- [Cel zadania]: Policz, w ilu wierszach poniższych pozycji występuje ciąg „entry”, przy czym wielkość liter ma znaczenie. Proszę podać wyłącznie tę liczbę.
'''
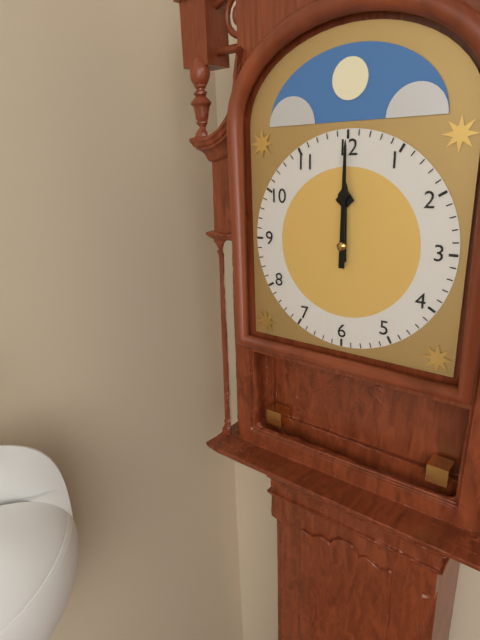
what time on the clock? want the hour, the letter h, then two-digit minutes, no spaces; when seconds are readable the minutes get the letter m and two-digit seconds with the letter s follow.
12h00
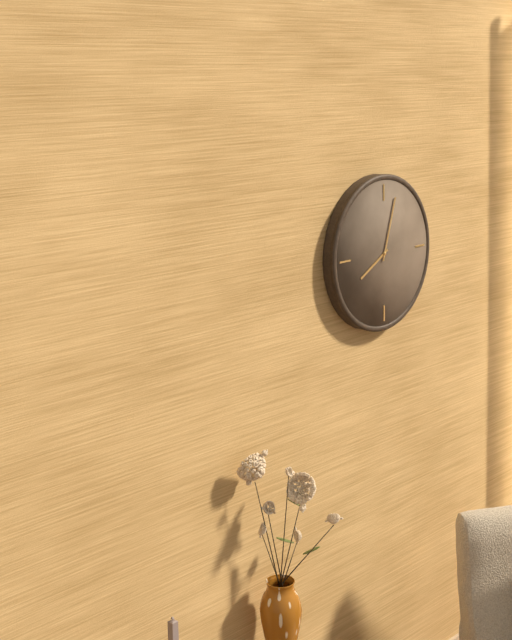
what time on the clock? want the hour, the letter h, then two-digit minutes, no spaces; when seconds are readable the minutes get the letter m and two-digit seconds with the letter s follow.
8h03
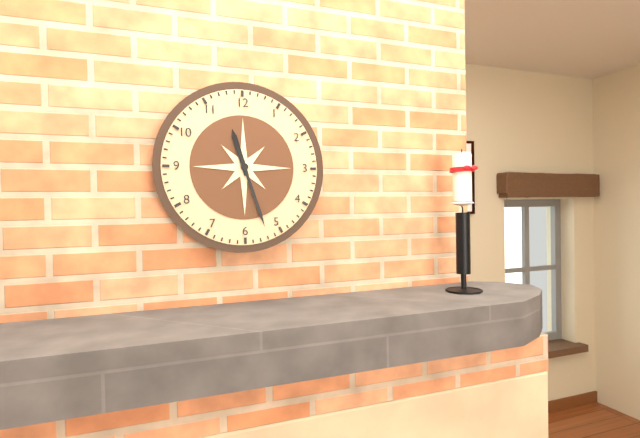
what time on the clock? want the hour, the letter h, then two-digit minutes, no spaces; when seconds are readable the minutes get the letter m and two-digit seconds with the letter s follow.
11h27
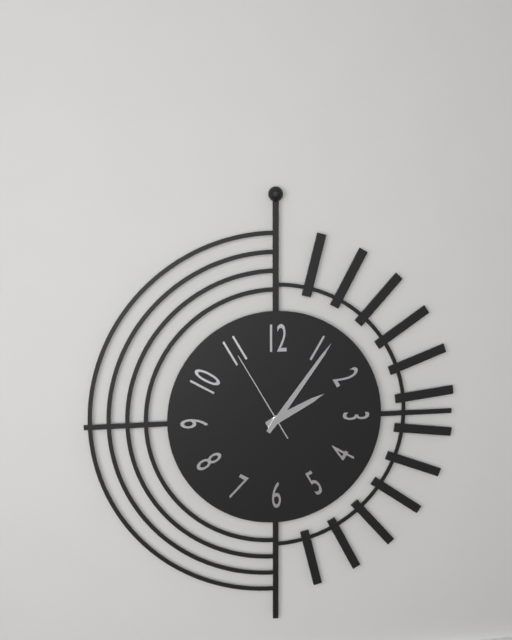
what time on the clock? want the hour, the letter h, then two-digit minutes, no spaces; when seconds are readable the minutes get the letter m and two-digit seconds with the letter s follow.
2h06m55s
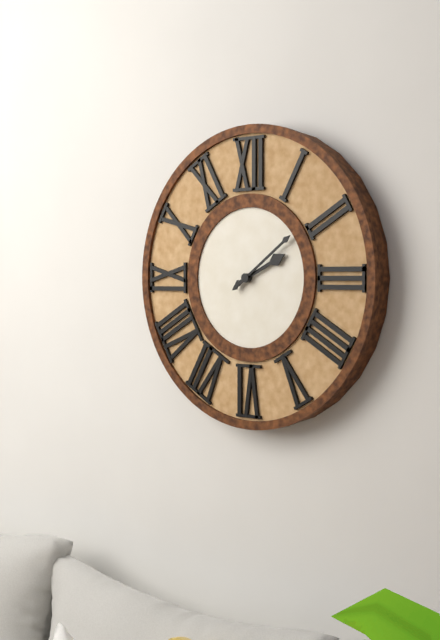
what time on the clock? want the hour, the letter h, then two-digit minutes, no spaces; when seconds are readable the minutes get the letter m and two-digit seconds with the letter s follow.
2h09
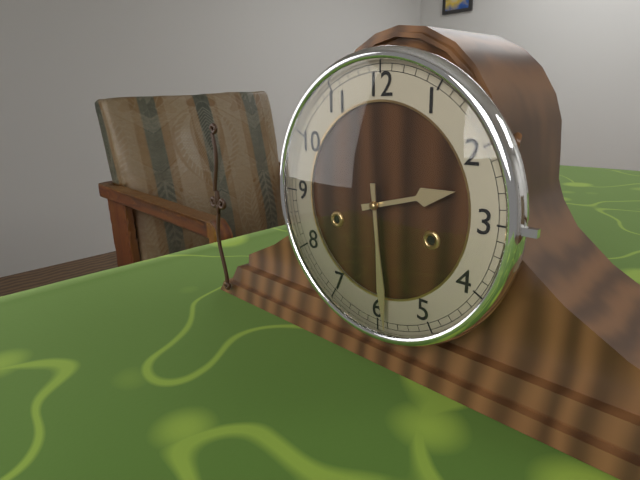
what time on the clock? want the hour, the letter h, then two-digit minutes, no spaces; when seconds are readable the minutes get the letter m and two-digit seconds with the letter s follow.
2h29
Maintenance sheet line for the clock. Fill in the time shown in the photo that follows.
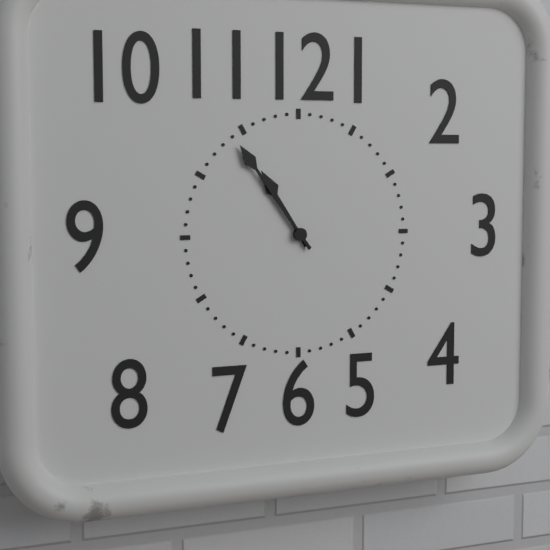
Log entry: 10:54
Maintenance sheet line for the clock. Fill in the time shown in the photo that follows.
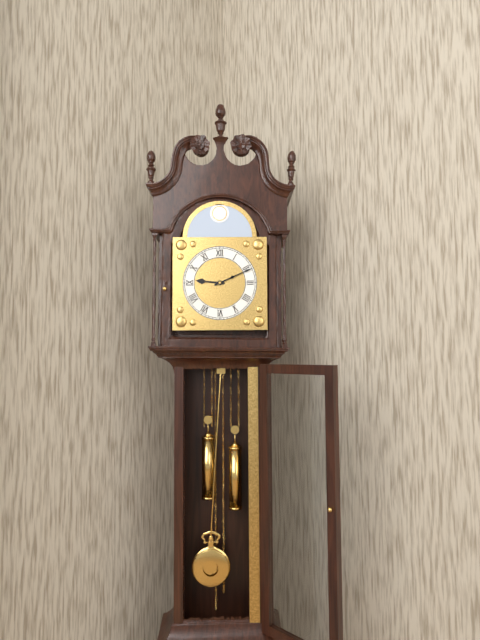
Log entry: 9:11
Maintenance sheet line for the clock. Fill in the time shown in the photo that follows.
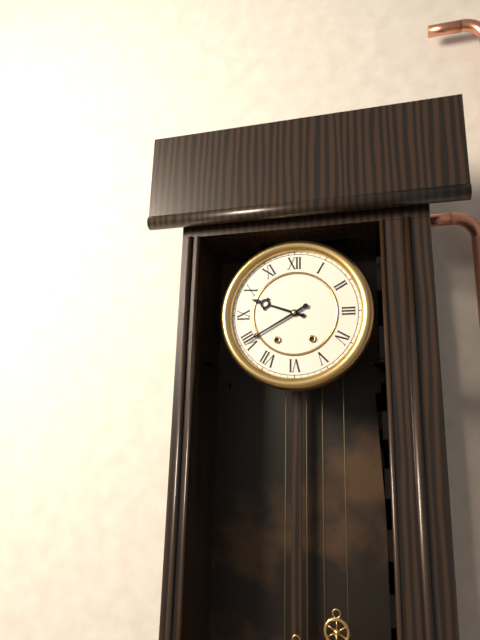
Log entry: 9:40
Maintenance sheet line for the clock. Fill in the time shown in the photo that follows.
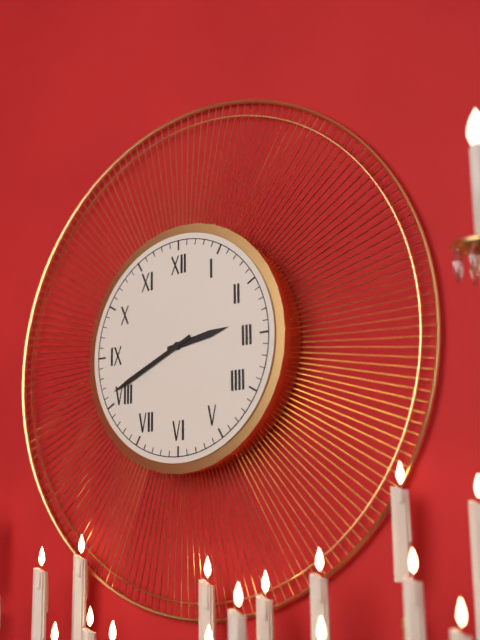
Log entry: 2:41
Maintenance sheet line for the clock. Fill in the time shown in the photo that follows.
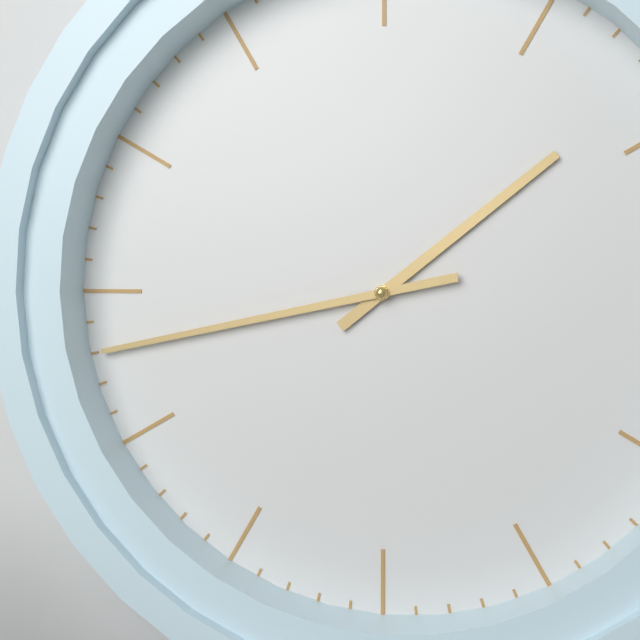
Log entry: 1:43
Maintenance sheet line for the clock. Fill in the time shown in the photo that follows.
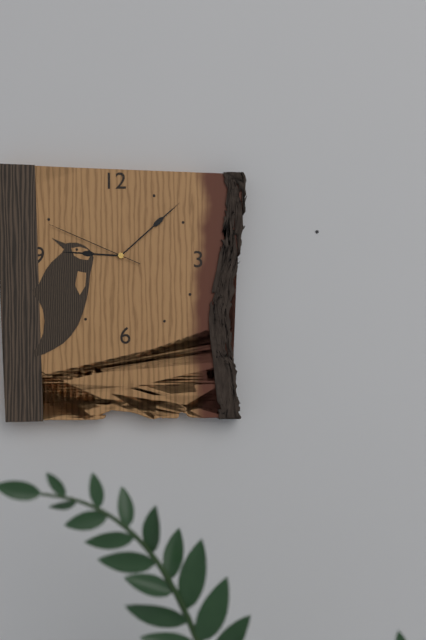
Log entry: 9:08:49
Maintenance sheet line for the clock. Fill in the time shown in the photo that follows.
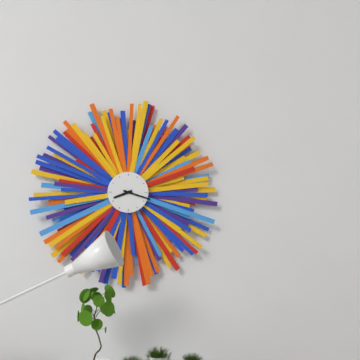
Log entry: 8:18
'''
- [Wynik ćwiczenia]: 7